El Coloso, el Gigante y la Chiriguana, con 1055 tripulantes del Graf Spee hacinados a bordo, llegaron al puerto de Buenos Aires el mediodía del 18 de diciembre. Los suboficiales y marineros fueron alojados en el Hotel de Inmigrantes mientras que los oficiales eran trasladados al ex Arsenal de la Marina en la Dársena Norte de Retiro. Allí se suicidó, después de escribir las tres cartas y acostarse sobre la bandera de guerra de su barco, el capitán de navío Hans Lagstroff. Utilizó su arma reglamentaria, que la Armada Argentina le había permitido conservar, una pistola Máuser Werke AG. Oberndorf calibre 7.65.

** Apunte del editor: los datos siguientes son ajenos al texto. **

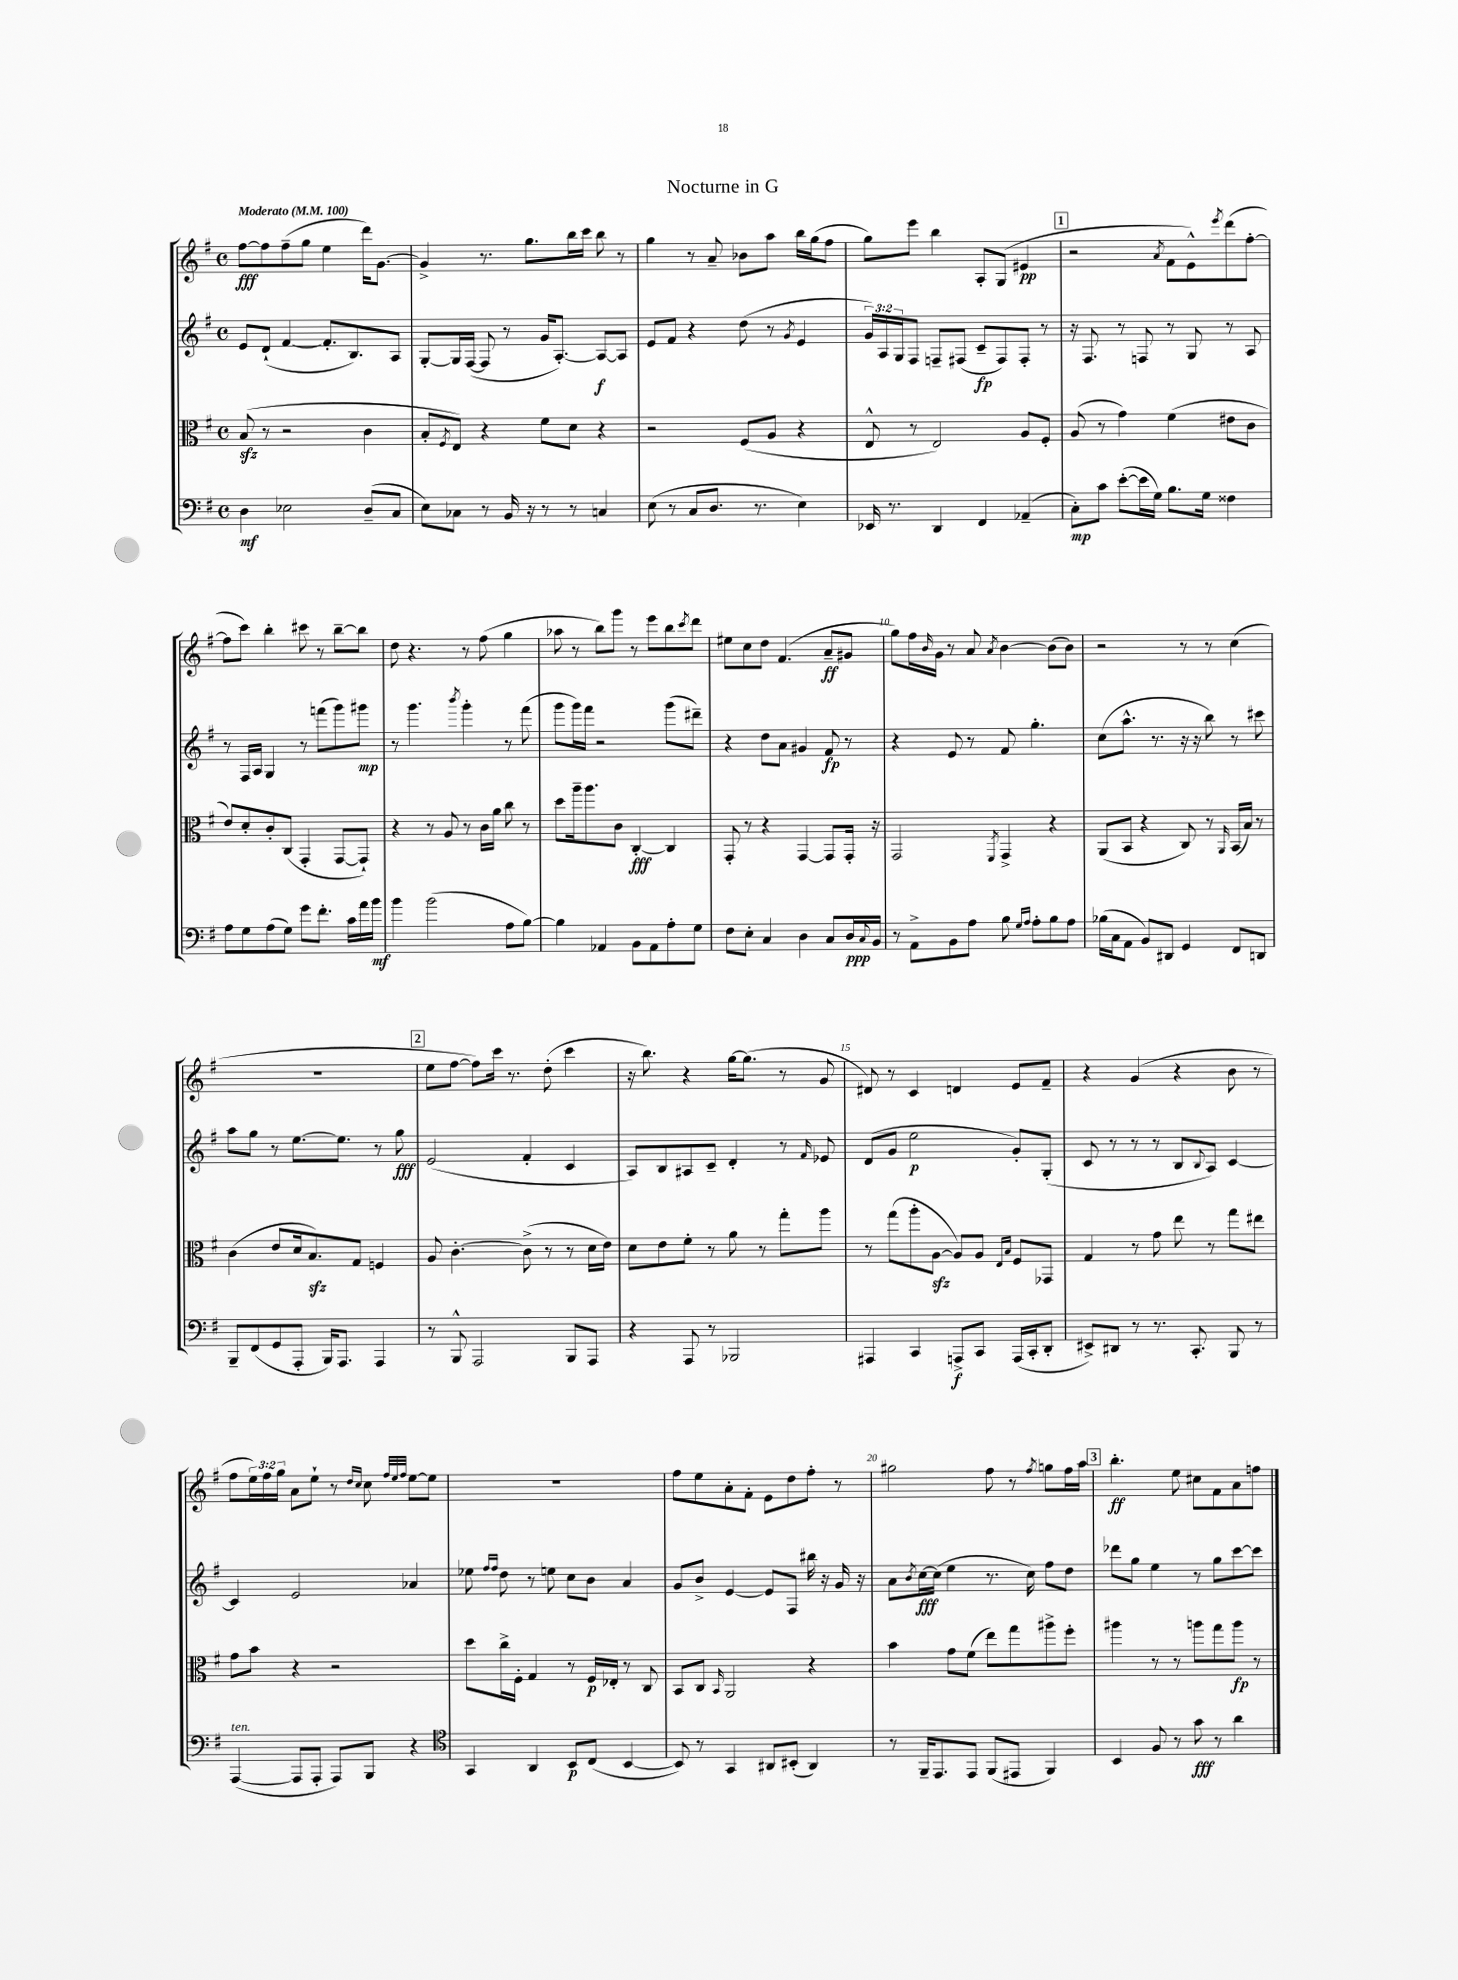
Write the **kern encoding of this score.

**kern	**kern	**kern	**kern
*staff4	*staff3	*staff2	*staff1
*clefF4	*clefC3	*clefG2	*clefG2
*k[f#]	*k[f#]	*k[f#]	*k[f#]
*M4/4	*M4/4	*M4/4	*M4/4
*met(c)	*met(c)	*met(c)	*met(c)
*MM100	*MM100	*MM100	*MM100
4D\	(8B/	8e/L	[8ff#\L
.	8r	(8d`/J	8ff#\]
2E-\	2r	[4f#/	(8ff#~\
.	.	.	8gg\J
.	.	8.f#'/]L	4ee\
.	.	8.B/)	.
(8D~/L	4c\	.	16ddd\LK)
.	.	.	[8.g\J
8C/J	.	8A/J	.
=	=	=	=
8E\L)	8B'/L	[8G'/L	4g^/]
.	8qF#/	.	.
8C-\J	8E/J)	16G/]L	.
.	.	([16F#/JJ	.
8r	4r	8F#/]	8.r
16BB/	.	8r	.
16r	.	.	8.gg\L
8r	8f#\L	16g/LK	.
.	.	[8.A'/J)	.
8r	8d\J	.	16bb\L
.	.	.	16ccc\JJ
4C/	4r	8A/_L	8bb\
.	.	8A/]J	8r
=	=	=	=
(8E\	2r	8e/L	4gg\
8r	.	8f#/J	.
8C/L	.	4r	8r
8.D/J	.	.	8a~/
.	(8F#/L	(8dd\	8b-\L
8.r	.	.	.
.	8A/J	8r	8aa\J
.	.	8qg/	.
4E\)	4r	4e/	16bb\LL
.	.	.	(16gg\J
.	.	.	8ff#\J
=	=	=	=
16EE-/	8E^^/	24g/LL)	8gg\L)
.	.	24A/	.
8.r	.	.	.
.	.	24G/J	.
.	8r	8F#/J	8eee\J
4DD/	2E/)	8F~/L	4bb\
.	.	(8F#/J	.
4FF#/	.	8c~/L	8A'/L
.	.	8F#/)	(8G/J
(4AA-~/	8A/L	8F#'/J	4e#/
.	8F#'/J	8r	.
=	=	=	=
8C'\L)	(8A/	16r	2r
.	.	8.F#/	.
8c\J	8r	.	.
([8e'\L	4g\)	8r	.
16e\]L	.	8F/	.
16G\JJ)	.	.	.
.	.	.	8qa/
8.B\L	(4f#\	8r	8f#\L
.	.	8G/	8e^^\)
16G\Jk	.	.	.
.	.	.	8qeee/
4F##\	8e#\L	8r	(8ddd\
.	8c\J	8A/	[8ff#'\J
=	=	=	=
8A\L	8e/L)	8r	8ff#\]L
8G\	8d'/	16F#/LL	8ccc\J)
.	.	16A/JJ	.
(8A\	8c'/	4G/	4bb'\
8G\J)	(8C/J	.	.
8g\L	4GG'/	8r	8ccc#\
8.f#'\J	.	(8fff\L	8r
.	[8GG/L	8ggg\)	[8bb~\L
16c\LL	.	.	.
16a\	8GG`/]J)	8ggg#\J	8bb\]J
16b\JJ	.	.	.
=	=	=	=
4b\	4r	8r	8dd\
.	.	4.ggg\	4.r
(2b\	8r	.	.
.	8A/	.	.
.	.	8qbbb/	.
.	8r	4ggg'\	8r
.	16c\LL	.	(8ff#\
.	16a\JJ	.	.
8A\L	8cc\	8r	4gg\
[8B\J)	8r	(8fff#\	.
=	=	=	=
4B\]	8dd\L	8ggg\L	8aa-\
.	16aa~\k	16ggg\L)	8r
.	8.aa\	16fff#\JJ	.
4AA-/	.	2r	8bb\L)
.	8c\J	.	8ggg\J
8BB\L	[4C'/	.	8r
8AA-\	.	.	8eee\L
8A'\	4C/]	(8ggg\L	8bb\
.	.	.	8qccc/
8G\J	.	8ddd#~\J)	8ddd\J
=	=	=	=
8F#\L	8GG'/	4r	8ee#\L
8E'\J	8r	.	8cc\
4C/	4r	8dd\L	8dd\J
.	.	8a\J	(4.f#/
4D\	[4GG/	4g#/	.
8C/L	8GG/]L	8f#/	8a~/L
16D/L	16GG'/Jk	8r	8g#/J
8qqC/	.	.	.
16BB/JJ	16r	.	.
=	=	=	=
8r	2GG/	4r	8gg\L)
8AA^\L	.	.	16ff#\L
.	.	.	16qqb/
.	.	.	16g\JJ
8BB\	.	8e/	8r
8A\J	.	8r	8a/
.	8qFF#/	.	8qa/
8B\	4GG^/	8f#/	[4b\
16qqG/LL	.	.	.
16qqA/JJ	.	.	.
8A'\L	.	4.gg'\	.
8B\	4r	.	(8b\]L
8A\J	.	.	8b\J)
=	=	=	=
(16B-\LL	(8AA/L	(8cc\L	2r
16C\J	.	.	.
8AA\J	8BB/J	8.aa^^\J	.
8BB/L)	4r	.	.
.	.	8.r	.
8DD#/J	.	.	.
4GG/	8C/)	16r	8r
.	.	16r	.
.	8r	8bb\)	8r
.	16qqAA/	.	.
8FF#/L	(16BB/LL	8r	(4cc\
.	16B/JJ)	.	.
8DD/J	8r	8ccc#\	.
=	=	=	=
8BBB~/L	(4c\	8aa\L	1r
(8FF#/	.	8gg\J	.
8GG/	8e/L	8r	.
8AAA'/J	16d/k	[8.ee\L	.
.	8.B/)	.	.
16BBB/LK)	.	.	.
8.AAA/J	.	8.ee\]J	.
.	8G/J	.	.
4AAA/	4F/	8r	.
.	.	8gg\	.
=	=	=	=
8r	8A/	(2e/	8ee\L
8BBB^^/	[4.c'\	.	[8ff#\J
2AAA/	.	.	8ff#\]L)
.	.	.	16ccc\Jk
.	.	.	8.r
.	(8c^\]	4f#'/	.
.	8r	.	(8dd'\
8BBB/L	8r	4c/	4ccc\
8AAA/J	16d\LL	.	.
.	16e\JJ)	.	.
=	=	=	=
4r	8d\L	8A/L)	16r
.	.	.	8.bb\)
.	8e\	8B/	.
8AAA/	8f#'\J	8A#/	4r
8r	8r	8c~/J	.
2BBB-/	8a\	4d'/	[16gg\LK
.	.	.	(8.gg\]J
.	8r	.	.
.	8gg'\L	8r	8r
.	.	16qqf#/	.
.	8aa\J	8e-/	8g/
=	=	=	=
4AAA#/	8r	(8d/L	8d#/)
.	(8gg\L	8g/J	8r
4CC/	8aa'\	2ee\	4c/
.	[8A\J	.	.
8AAA^/L	8A/]L)	.	4d/
8CC/J	8A/J	.	.
.	16qqE/LL	.	.
.	16qqB/JJ	.	.
(16AAA/LL	8F#/L	8g'/L)	8e/L
16CC'/J	.	.	.
8DD'/J	8GG-/J	(8G'/J	8f#~/J
=	=	=	=
8EE#^/L)	4G/	8c/	4r
8DD#/J	.	8r	.
8r	8r	8r	(4g/
8.r	8g\	8r	.
.	8ee\	8B/L	4r
8.CC'/	.	.	.
.	.	8qqB/	.
.	8r	8A/J)	.
8BBB/	8gg\L	[4c/	8b\
8r	8ee#\J	.	8r
=	=	=	=
([4AAA/	8g\L	4c/]	8ff#\L
.	8b\J	.	24ee\L)
.	.	.	24ff#\
.	.	.	24gg\JJ
8AAA/]L	4r	2e/	8a\L
8AAA'/J	.	.	8ee`\J
8AAA/L)	2r	.	8r
.	.	.	16qqdd/LL
.	.	.	16qqcc/JJ
8BBB/J	.	.	8cc\
.	.	.	32qqff#/LLL
.	.	.	32qqee/
.	.	.	32qqff#/JJJ
4r	.	4a-/	[8ee\L
.	.	.	8ee\]J
=	=	=	=
*clefC4	*	*	*
4GG/	8dd\L	8ee-\	1r
.	.	16qqff#/LL	.
.	.	16qqff#/JJ	.
.	16cc^\L	8dd\	.
.	16F#'\JJ	.	.
4AA/	4G/	8r	.
.	.	8ee\	.
8BB/L	8r	8cc\L	.
(8C/J	16F#/LL	8b\J	.
.	16E-'/JJ	.	.
[4BB/	8r	4a/	.
.	8C/	.	.
=	=	=	=
8BB/])	8BB/L	8g/L	8ff#\L
8r	8C/J	8b^/J	8ee\
.	16qqBB/	.	.
4GG/	2AA/	[4e/	8a'\
.	.	.	8f#'\J
8AA#/L	.	8e/]L	8e\L
(8BB#'/J	.	8F#/J	8dd\
4AA#/)	4r	16bb#\	8ff#'\J
.	.	16r	.
.	.	16g/	8r
.	.	16r	.
=	=	=	=
8r	4b\	8a\L	2gg#\
.	.	8qb/	.
16FF#~/LK	.	[16cc\L	.
8.EE/	.	(16cc\]JJ	.
.	8g\L	4ee\	.
8EE/J	(8f#\J	.	.
(8FF#/L	8ee\L)	8.r	8ff#\
8EE#/J	8gg\	.	8r
.	.	16cc\)	.
.	.	.	8qff#/
4FF#/)	8aa#^\	8ff#\L	8gg\L
.	8ff#'\J	8dd\J	16ff#\L
.	.	.	16aa\JJ
=	=	=	=
4BB/	4aa#\	8ddd-\L	4.bb'\
.	.	8gg\J	.
8F#/	8r	4ee\	.
8r	8r	.	8ee\
8g\	8aa\L	8r	8cc#\L
8r	8gg\	8gg\L	8f#\
4a\	8aa\J	[8ccc\	8a\
.	8r	8ccc\]J	8ff\J
==	==	==	==
*-	*-	*-	*-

Los restos y las polémicas
Aún hundido, el Admiral Graf Spee siguió siendo una preciada presa de guerra. Más allá de su victoria en la Batalla del Río de La Plata, la Real Marina Británica había quedado sorprendida por la precisión de los disparos del acorazado de bolsillo. Los marinos británicos querían saber cómo la habían logrado y para descubrirlo necesitaban recuperar el telémetro de barco. Para eso, en 1942, un equipo inglés oculto detrás de la fachada de una empresa uruguaya, negoció con el gobierno nazi el permiso para buscar los restos hundidos en el río. Los alemanes autorizaron la misión sin imaginar que estaban abriéndole una puerta a la inteligencia naval enemiga que, sin embargo, no pudo encontrarlo.
Recién 65 años después del hundimiento, un equipo liderado por los uruguayos Alfredo y Felipe Etchegaray encontró el ansiado telémetro, que ya no tenía ninguna utilidad bélica, y también pudo rescatar un águila de 300 kilos con una cruz esvástica entre las patas. Se desató entonces otra batalla, esta vez entre los rescatistas y el gobierno uruguayo, al que reclamaban los costos del rescate. Fue un enfrentamiento mucho más prolongado que la Batalla del Río de La Plata, que pareció terminar a fines de 2021, cuando la Justicia ordenó al gobierno que subastara el águila y el telémetro para pagarles a los rescatistas.
Apenas conocida la noticia, el empresario argentino de origen judío Daniel Sielecki hizo pública su intención de comprar el águila para hacerla “volar en mil pedazos” y evitar así que se convirtiera en un objeto de culto para los neonazis. No pudo, porque en una nueva instancia la justicia uruguaya ordenó suspender la subasta y le dio la custodia del águila al gobierno.
La última escaramuza de la batalla por el águila y el escudo data del año pasado, cuando se informó que serían fundidos para que el artista uruguayo Pablo Atchugarry usara el metal para convertirlo en una paloma de la paz. Tampoco pudo ser, porque esa decisión también provocó polémicas y apenas un día después, el presidente Luis Lacalle Pou dio marcha atrás debido a que “hay una abrumadora mayoría que no comparte esta decisión, y uno quiere generar paz, lo primero que tiene que hacer es generar unión. Claramente esto no la ha generado”.
Mientras tanto, casi toda la estructura del Graf Spee sigue reposando en el lecho del Río de la Plata, señalizados con una boya luminosa de peligro aislado -de luz blanca, con dos destellos cada diez segundos- y una boya ciega porque son un peligro para la navegación.